▶ [给定指令 A]:
把条目中从含有“scientific name: Zanthoxylum mayu”的那一行一直到含有“scientific name: Cassia sp.”的那一行（首尾两行都算）重新写出，并将其中的“collectors”换成“gatherers”，其余内容保持不变。

低延时场景不要用 Webflux

Webflux 号称性能强悍，实际项目里却发现性能不升反降。经验上，当后端服务的响应时间小于10ms，则异步非阻塞提升不明显，甚至效果变差。本文会将对此做验证。

（注：性能相关的结论只能作为经验结论，实际程序的表现还是需要实际 profile）

实验设置

数据流如下：通过 jmeter 发送 POST 请求到 TestService，转发流量到后端服务。

这里发送的请求是 POST 请求，发送内容是约为 800B 的 Json 来保证一定程度上的计算量，目的是为了模拟真实的使用场景。事实上如果只是转发 GET 而没有任何计算，则 webflux 完胜 blocking 的方式。

实验结果

结论：在 Backend 低延时(<10ms)的情况下，Webflux 的的彼时和吞吐都普遍不如 blocking 的方式。

上图中，左图代表延时，右图代表吞吐，横坐标是后端 sleep 的毫秒数。横坐标是 log 坐标，用以保证 <10ms 的密集区可以较好地展示。延时只关心 99 分位和 999 分位（图中同颜色的线，下方代表 99 分位，上方代表 999 分位），不用关心绝对值，只需要关注蓝线和红线的相对位置。解读如下：

左边 4 图中，当后端 sleep < 10ms 时，99 分位的蓝线都要低于红线，代表同步延时要低于 webflux
sleep < 10ms 时，999 分位的蓝线普遍低于红线，但也有例外
右边 4 图的吞吐，在 sleep < 10ms 时蓝线均低于红线。代表同步的吞吐更高
灰线代表的直接发送的方式不同情况下延时和吞吐都有波动，目前还没想明白原因
当压力和后端延时增加时，webflux 的优势也慢慢体现

详细实验结果参见：Webflux vs Sync。

测试代码

Backend 代码：

@PostMapping("/post/{ms}/{numItems}")
public Mono<Map<String, Object>> postAsync(@PathVariable long ms, @PathVariable int numItems, @RequestBody Map<String, Object> request) {
    Map<String, Object> response = new HashMap<>();

    // consume request
    long requestLength = request.entrySet().stream()
            .map(Object::toString)
            .mapToInt(String::length)
            .sum();
    response.put("total", requestLength);

    // insert random items
    for (int i=0; i<numItems; i++) {
        response.put("random_" + i, UUID.randomUUID().toString());
    }

    // sleep
    if (ms > 0) {
        return Mono.delay(Duration.ofMillis(ms)).map(it -> response);
    } else {
        return Mono.just(response);
    }
}

同步代码如下，注意 http client 的最大连接数设置为 300，tomcat 线程数默认为 200。

▶ [给定指令 B]:
在这篇关于 Webflux 的文章里，同步代码中 http client 的最大连接数设置为多少？

▶ [待处理数据]:
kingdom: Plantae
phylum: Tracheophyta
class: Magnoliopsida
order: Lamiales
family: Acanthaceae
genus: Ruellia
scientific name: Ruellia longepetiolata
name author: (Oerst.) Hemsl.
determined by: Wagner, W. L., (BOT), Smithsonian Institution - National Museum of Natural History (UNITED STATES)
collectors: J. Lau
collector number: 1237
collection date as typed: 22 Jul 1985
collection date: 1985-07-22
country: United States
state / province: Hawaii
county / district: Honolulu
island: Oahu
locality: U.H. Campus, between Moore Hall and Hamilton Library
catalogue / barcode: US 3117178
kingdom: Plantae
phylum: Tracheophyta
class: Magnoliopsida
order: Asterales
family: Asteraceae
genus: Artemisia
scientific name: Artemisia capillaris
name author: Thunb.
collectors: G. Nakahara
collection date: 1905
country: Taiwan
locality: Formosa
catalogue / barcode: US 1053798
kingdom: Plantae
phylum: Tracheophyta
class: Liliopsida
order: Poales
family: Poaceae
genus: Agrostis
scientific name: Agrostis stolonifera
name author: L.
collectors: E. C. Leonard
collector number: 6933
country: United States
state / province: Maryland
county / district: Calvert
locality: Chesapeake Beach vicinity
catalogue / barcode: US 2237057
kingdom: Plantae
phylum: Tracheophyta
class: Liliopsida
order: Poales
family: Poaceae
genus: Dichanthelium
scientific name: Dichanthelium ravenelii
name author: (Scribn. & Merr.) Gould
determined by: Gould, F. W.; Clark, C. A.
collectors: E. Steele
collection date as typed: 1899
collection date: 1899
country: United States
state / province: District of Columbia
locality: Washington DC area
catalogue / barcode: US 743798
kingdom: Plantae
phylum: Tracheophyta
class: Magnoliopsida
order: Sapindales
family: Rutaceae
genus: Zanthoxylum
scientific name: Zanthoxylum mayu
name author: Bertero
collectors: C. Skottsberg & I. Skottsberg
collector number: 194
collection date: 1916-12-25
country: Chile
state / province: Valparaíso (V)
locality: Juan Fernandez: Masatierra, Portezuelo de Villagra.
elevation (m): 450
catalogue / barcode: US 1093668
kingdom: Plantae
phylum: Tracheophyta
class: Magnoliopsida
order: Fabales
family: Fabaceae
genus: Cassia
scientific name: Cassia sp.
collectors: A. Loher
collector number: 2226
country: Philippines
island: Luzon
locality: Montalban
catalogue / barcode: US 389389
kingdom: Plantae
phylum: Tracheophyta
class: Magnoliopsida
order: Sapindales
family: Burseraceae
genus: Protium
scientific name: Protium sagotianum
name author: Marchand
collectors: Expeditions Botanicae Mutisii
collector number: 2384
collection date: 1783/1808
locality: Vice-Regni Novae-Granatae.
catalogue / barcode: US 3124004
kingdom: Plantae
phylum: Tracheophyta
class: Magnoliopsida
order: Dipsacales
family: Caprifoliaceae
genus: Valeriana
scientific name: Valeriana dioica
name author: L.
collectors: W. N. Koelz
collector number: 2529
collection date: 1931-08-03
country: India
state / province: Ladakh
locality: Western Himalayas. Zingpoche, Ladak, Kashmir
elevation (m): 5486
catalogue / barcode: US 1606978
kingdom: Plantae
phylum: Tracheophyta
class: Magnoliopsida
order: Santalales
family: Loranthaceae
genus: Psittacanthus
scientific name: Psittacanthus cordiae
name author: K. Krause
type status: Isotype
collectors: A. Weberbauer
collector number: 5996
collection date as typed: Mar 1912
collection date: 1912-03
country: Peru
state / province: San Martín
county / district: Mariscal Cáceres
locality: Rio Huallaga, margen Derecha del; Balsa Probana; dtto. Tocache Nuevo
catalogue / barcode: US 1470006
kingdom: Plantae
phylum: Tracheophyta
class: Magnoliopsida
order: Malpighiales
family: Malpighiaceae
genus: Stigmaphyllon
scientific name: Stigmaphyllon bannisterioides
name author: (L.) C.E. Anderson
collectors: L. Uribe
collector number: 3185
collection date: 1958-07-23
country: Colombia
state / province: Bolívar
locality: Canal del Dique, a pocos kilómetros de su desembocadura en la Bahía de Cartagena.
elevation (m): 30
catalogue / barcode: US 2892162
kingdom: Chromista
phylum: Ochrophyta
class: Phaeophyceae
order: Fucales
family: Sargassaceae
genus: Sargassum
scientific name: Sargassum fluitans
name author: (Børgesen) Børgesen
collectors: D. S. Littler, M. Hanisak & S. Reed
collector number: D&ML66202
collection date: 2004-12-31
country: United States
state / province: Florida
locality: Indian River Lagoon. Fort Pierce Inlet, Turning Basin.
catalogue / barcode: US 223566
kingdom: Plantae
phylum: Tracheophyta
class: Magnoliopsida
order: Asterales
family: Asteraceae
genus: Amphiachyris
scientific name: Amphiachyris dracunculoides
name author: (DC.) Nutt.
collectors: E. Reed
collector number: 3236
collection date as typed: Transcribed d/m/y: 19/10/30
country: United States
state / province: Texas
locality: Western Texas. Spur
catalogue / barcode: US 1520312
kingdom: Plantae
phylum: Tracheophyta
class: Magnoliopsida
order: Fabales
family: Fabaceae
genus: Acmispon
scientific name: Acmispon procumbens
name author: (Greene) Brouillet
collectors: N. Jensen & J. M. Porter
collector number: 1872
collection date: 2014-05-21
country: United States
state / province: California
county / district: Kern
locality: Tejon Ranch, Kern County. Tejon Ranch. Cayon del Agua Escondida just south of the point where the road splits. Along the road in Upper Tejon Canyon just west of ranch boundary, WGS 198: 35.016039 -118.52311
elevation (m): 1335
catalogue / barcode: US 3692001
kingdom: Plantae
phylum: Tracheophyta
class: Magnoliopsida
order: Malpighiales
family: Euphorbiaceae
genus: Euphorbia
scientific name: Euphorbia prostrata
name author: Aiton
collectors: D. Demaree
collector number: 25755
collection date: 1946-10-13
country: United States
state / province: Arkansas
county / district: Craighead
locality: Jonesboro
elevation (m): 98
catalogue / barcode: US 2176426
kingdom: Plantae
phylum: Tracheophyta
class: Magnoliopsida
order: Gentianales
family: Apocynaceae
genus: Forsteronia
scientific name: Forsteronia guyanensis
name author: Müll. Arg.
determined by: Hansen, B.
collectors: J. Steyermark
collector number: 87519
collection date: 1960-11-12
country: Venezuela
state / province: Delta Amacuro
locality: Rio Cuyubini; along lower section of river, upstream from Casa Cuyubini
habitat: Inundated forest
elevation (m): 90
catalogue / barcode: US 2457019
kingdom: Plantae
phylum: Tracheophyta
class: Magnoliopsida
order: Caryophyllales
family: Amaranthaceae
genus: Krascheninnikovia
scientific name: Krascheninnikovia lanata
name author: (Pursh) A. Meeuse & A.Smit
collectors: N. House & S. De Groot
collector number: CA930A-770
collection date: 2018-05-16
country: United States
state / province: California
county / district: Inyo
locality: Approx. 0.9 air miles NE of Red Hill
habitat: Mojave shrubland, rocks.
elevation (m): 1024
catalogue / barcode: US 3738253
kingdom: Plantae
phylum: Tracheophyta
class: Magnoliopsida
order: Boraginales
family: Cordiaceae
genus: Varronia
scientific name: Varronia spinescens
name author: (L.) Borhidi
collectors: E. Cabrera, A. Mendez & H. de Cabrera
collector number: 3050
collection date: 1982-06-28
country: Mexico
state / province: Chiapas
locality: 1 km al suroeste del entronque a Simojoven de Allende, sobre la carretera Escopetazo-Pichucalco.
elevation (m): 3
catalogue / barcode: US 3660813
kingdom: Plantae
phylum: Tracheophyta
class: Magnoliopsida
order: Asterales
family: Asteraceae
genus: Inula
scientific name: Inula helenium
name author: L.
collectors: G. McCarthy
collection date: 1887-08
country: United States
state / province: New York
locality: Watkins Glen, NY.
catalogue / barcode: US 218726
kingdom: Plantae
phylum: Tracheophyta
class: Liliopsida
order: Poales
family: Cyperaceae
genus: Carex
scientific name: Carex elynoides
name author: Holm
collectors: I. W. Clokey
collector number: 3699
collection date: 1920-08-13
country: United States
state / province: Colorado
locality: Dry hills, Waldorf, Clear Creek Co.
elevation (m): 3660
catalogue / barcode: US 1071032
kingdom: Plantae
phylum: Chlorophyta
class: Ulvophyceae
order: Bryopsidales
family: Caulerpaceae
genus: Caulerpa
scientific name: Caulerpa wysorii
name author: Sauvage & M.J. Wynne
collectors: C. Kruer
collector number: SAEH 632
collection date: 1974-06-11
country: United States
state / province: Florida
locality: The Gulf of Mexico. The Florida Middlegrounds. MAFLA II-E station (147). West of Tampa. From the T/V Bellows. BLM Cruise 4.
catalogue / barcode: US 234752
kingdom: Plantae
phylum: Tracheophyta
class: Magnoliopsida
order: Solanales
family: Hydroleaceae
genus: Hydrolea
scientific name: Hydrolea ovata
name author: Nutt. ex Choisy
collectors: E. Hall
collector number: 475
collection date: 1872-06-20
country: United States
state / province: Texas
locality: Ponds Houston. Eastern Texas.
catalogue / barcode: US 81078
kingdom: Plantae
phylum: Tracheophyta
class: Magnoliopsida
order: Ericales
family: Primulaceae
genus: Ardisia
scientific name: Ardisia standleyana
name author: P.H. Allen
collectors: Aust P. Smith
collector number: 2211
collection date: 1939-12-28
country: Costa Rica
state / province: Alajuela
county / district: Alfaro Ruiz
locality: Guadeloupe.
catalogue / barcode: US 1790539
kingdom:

▶ [完成答案 A]:
scientific name: Zanthoxylum mayu
name author: Bertero
gatherers: C. Skottsberg & I. Skottsberg
collector number: 194
collection date: 1916-12-25
country: Chile
state / province: Valparaíso (V)
locality: Juan Fernandez: Masatierra, Portezuelo de Villagra.
elevation (m): 450
catalogue / barcode: US 1093668
kingdom: Plantae
phylum: Tracheophyta
class: Magnoliopsida
order: Fabales
family: Fabaceae
genus: Cassia
scientific name: Cassia sp.

▶ [完成答案 B]:
300。